── Kutipan Halaman

Masalah terorisme dan radikalisme hingga kini masih menjadi perhatian khusus bagi pemerintah. Kedua hal tersebut muncul dan terus terjadi sejak kejadian Bom Bali I. Tiga serangkai bomber Amrozi, Ali Gufron dan Imam Samudara menjadi terkenal sebagai pelaku hingga mati di depan regu tembak. Kemudian kelompok teroris Doktor Azahari dan penggantinya Nurdin M Top juga menjadi orang yang paling dicari. Kelompok ini juga menjadi perhatian dunia karena memiliki jaringan dengan kelompok Al Qaeda atau Jamaah Islamiyah.

Namun sesungguhnya dalam catatan sejarah Indonesia, bahwa radikalisme dan terorisme sudah ada sejak lama sejak masa perjuangan revolusi dan kemerdekaan, seperti pemberontakan DI/TII Kartosuwiryo di Jawa Barat, Daud Beureuh di Aceh, Kahar Mudzakar di Sulawesi dll.

────
── Data yang Diberikan

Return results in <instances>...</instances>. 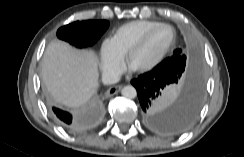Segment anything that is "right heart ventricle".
<instances>
[{
    "instance_id": "1",
    "label": "right heart ventricle",
    "mask_w": 244,
    "mask_h": 157,
    "mask_svg": "<svg viewBox=\"0 0 244 157\" xmlns=\"http://www.w3.org/2000/svg\"><path fill=\"white\" fill-rule=\"evenodd\" d=\"M161 23L153 20H136L119 26L112 34L110 43L120 55H126L130 47L151 27Z\"/></svg>"
}]
</instances>
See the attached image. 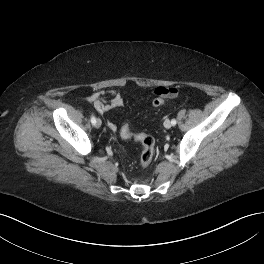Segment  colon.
Returning a JSON list of instances; mask_svg holds the SVG:
<instances>
[{
	"instance_id": "5ec220e1",
	"label": "colon",
	"mask_w": 264,
	"mask_h": 264,
	"mask_svg": "<svg viewBox=\"0 0 264 264\" xmlns=\"http://www.w3.org/2000/svg\"><path fill=\"white\" fill-rule=\"evenodd\" d=\"M164 103L162 98H154L152 101L153 106L158 107ZM120 135L123 139L135 140L142 145V151L139 158V166L146 168L151 163L155 153V139L145 133H132L129 126L123 125L120 131Z\"/></svg>"
}]
</instances>
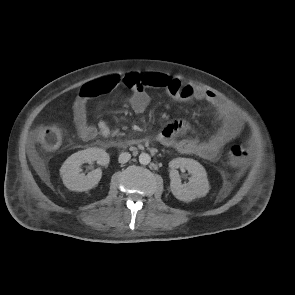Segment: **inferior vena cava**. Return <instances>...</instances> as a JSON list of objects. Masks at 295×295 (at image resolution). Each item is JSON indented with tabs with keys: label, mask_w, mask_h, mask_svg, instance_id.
Here are the masks:
<instances>
[{
	"label": "inferior vena cava",
	"mask_w": 295,
	"mask_h": 295,
	"mask_svg": "<svg viewBox=\"0 0 295 295\" xmlns=\"http://www.w3.org/2000/svg\"><path fill=\"white\" fill-rule=\"evenodd\" d=\"M131 154L128 152H123L119 155L118 161L119 163H126L130 160Z\"/></svg>",
	"instance_id": "inferior-vena-cava-1"
}]
</instances>
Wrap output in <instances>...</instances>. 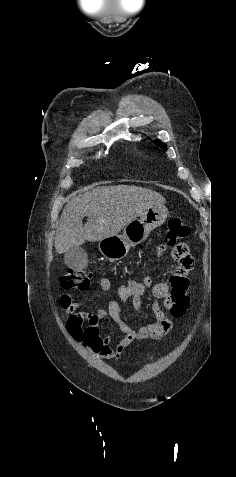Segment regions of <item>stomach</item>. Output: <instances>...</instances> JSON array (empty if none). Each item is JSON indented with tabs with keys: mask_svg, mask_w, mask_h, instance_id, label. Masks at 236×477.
I'll list each match as a JSON object with an SVG mask.
<instances>
[{
	"mask_svg": "<svg viewBox=\"0 0 236 477\" xmlns=\"http://www.w3.org/2000/svg\"><path fill=\"white\" fill-rule=\"evenodd\" d=\"M168 216V209L155 205L144 211L138 219L130 222L122 235L110 236L99 242V250L110 261L123 259L130 247L147 240L150 232L161 226Z\"/></svg>",
	"mask_w": 236,
	"mask_h": 477,
	"instance_id": "obj_1",
	"label": "stomach"
}]
</instances>
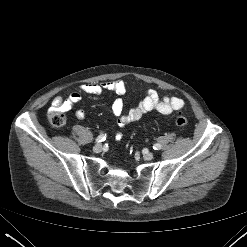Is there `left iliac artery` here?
I'll return each mask as SVG.
<instances>
[{
	"mask_svg": "<svg viewBox=\"0 0 247 247\" xmlns=\"http://www.w3.org/2000/svg\"><path fill=\"white\" fill-rule=\"evenodd\" d=\"M153 149L160 150L161 149V145L160 144H154L153 145Z\"/></svg>",
	"mask_w": 247,
	"mask_h": 247,
	"instance_id": "1",
	"label": "left iliac artery"
}]
</instances>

────

§ **Petunjuk Soal**:
[1] Jawab pertanyaan tentang kutipan tentang terorisme, dengan tanda (a), (b), (c) yang sama pada jawaban.
(a) Sejak kejadian apa terorisme dan radikalisme muncul dan terus terjadi?
(b) Siapa pengganti Doktor Azahari?
(c) Siapa tokoh pemberontakan di Aceh yang disebut?
[2] Apakah setiap pernyataan ini sesuai dengan kutipan tentang terorisme? Jawab ya atau tidak, lalu kutip kata-kata penentunya.
(a) Amrozi, Ali Gufron, dan Imam Samudara mati di depan regu tembak.
(b) Kahar Mudzakar memberontak di Jawa Barat.
(c) Kelompok Doktor Azahari memiliki jaringan dengan Al Qaeda atau Jamaah Islamiyah.
[3] Tuliskan lanjutan kutipan tentang terorisme, mulai setelah kalimat terakhirnya.
Catatan-catatan tersebut sama sekali tidak digunakan di sini.

§ **Kunci Jawaban**:
[1]
(a) Sejak kejadian Bom Bali I.
(b) Nurdin M Top.
(c) Daud Beureuh.

[2]
(a) Ya: "menjadi terkenal sebagai pelaku hingga mati di depan regu tembak".
(b) Tidak: "Kahar Mudzakar di Sulawesi".
(c) Ya: "memiliki jaringan dengan kelompok Al Qaeda atau Jamaah Islamiyah".

[3]
Periode berikutnya aktifitas radikal dan teror adalah pembajakan pesawat garuda oleh kelompok Imron CS, penyerangan Polsek Cicendo, kasus Haur Koneng dll menghiasi sejarah berita-berita dan kasus teror di Indonesia.

Pada intinya kelompok mereka ini ingin mengganti ideologi Pancasila dengan ideologi lain yakni penerapan Syariat Islam, namun dengan melakukan kekerasan dengan dalih jihad melaksanakan ajaran agama.

Pasca reformasi tahun 1998 dengan runtuhnya orde baru, kelompok-kelompok harakah (pergerakan) yang sebelumnya melakukan kegiatan secara sembunyi dengan metode melalui kajian kelompok usrah atau halaqah pada akhirnya muncul ke permukaan. Salahsatu kelompok yang mengusung Syariat Islam dan ingin mewujudkan Khilafah Islamiyah adalah HIzbut Tahrir (HT), yang di Indonesia dikenal dengan sebutan Hizbut Tahrir Indoensia (HTI).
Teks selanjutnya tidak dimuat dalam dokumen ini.